━━ LISTED RECORDS ━━
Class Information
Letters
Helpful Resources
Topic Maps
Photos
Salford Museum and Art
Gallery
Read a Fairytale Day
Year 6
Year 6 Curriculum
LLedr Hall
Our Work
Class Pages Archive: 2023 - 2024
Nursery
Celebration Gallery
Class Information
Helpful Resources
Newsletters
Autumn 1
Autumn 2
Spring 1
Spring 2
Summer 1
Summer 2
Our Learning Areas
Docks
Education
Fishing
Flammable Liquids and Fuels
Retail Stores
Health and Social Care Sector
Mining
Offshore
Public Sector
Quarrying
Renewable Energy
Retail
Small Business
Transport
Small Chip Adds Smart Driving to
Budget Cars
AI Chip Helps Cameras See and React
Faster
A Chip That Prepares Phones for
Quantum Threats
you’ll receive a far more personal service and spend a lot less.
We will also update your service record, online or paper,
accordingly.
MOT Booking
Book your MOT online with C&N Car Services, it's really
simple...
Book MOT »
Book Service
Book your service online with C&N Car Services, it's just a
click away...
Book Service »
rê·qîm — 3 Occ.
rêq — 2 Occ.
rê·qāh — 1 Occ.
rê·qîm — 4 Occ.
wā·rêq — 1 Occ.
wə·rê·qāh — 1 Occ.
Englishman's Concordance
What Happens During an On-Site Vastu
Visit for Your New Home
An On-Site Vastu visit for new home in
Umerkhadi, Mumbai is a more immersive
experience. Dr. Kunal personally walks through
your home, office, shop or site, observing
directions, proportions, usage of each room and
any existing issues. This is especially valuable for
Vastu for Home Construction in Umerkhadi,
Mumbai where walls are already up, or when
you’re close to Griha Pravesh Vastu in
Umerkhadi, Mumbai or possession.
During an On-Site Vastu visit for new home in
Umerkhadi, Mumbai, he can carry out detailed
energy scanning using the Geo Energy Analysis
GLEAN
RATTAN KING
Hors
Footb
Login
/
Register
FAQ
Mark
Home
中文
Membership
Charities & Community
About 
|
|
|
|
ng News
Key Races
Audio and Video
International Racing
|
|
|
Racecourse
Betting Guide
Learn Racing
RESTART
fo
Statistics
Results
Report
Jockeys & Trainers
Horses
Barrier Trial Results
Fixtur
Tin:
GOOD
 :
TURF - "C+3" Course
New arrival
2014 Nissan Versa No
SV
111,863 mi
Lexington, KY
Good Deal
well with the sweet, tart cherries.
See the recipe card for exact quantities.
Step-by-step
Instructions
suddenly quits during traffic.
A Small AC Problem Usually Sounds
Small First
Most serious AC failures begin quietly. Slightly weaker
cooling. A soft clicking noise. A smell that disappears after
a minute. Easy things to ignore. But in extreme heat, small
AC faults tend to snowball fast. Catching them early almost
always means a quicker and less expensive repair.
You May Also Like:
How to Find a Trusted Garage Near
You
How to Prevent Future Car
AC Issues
━━━
ACTIVITY: Copy every line of the rows above verbatim, in the same order, with no changes.

RESULT OF THIS EXERCISE:
Class Information
Letters
Helpful Resources
Topic Maps
Photos
Salford Museum and Art
Gallery
Read a Fairytale Day
Year 6
Year 6 Curriculum
LLedr Hall
Our Work
Class Pages Archive: 2023 - 2024
Nursery
Celebration Gallery
Class Information
Helpful Resources
Newsletters
Autumn 1
Autumn 2
Spring 1
Spring 2
Summer 1
Summer 2
Our Learning Areas
Docks
Education
Fishing
Flammable Liquids and Fuels
Retail Stores
Health and Social Care Sector
Mining
Offshore
Public Sector
Quarrying
Renewable Energy
Retail
Small Business
Transport
Small Chip Adds Smart Driving to
Budget Cars
AI Chip Helps Cameras See and React
Faster
A Chip That Prepares Phones for
Quantum Threats
you’ll receive a far more personal service and spend a lot less.
We will also update your service record, online or paper,
accordingly.
MOT Booking
Book your MOT online with C&N Car Services, it's really
simple...
Book MOT »
Book Service
Book your service online with C&N Car Services, it's just a
click away...
Book Service »
rê·qîm — 3 Occ.
rêq — 2 Occ.
rê·qāh — 1 Occ.
rê·qîm — 4 Occ.
wā·rêq — 1 Occ.
wə·rê·qāh — 1 Occ.
Englishman's Concordance
What Happens During an On-Site Vastu
Visit for Your New Home
An On-Site Vastu visit for new home in
Umerkhadi, Mumbai is a more immersive
experience. Dr. Kunal personally walks through
your home, office, shop or site, observing
directions, proportions, usage of each room and
any existing issues. This is especially valuable for
Vastu for Home Construction in Umerkhadi,
Mumbai where walls are already up, or when
you’re close to Griha Pravesh Vastu in
Umerkhadi, Mumbai or possession.
During an On-Site Vastu visit for new home in
Umerkhadi, Mumbai, he can carry out detailed
energy scanning using the Geo Energy Analysis
GLEAN
RATTAN KING
Hors
Footb
Login
/
Register
FAQ
Mark
Home
中文
Membership
Charities & Community
About 
|
|
|
|
ng News
Key Races
Audio and Video
International Racing
|
|
|
Racecourse
Betting Guide
Learn Racing
RESTART
fo
Statistics
Results
Report
Jockeys & Trainers
Horses
Barrier Trial Results
Fixtur
Tin:
GOOD
 :
TURF - "C+3" Course
New arrival
2014 Nissan Versa No
SV
111,863 mi
Lexington, KY
Good Deal
well with the sweet, tart cherries.
See the recipe card for exact quantities.
Step-by-step
Instructions
suddenly quits during traffic.
A Small AC Problem Usually Sounds
Small First
Most serious AC failures begin quietly. Slightly weaker
cooling. A soft clicking noise. A smell that disappears after
a minute. Easy things to ignore. But in extreme heat, small
AC faults tend to snowball fast. Catching them early almost
always means a quicker and less expensive repair.
You May Also Like:
How to Find a Trusted Garage Near
You
How to Prevent Future Car
AC Issues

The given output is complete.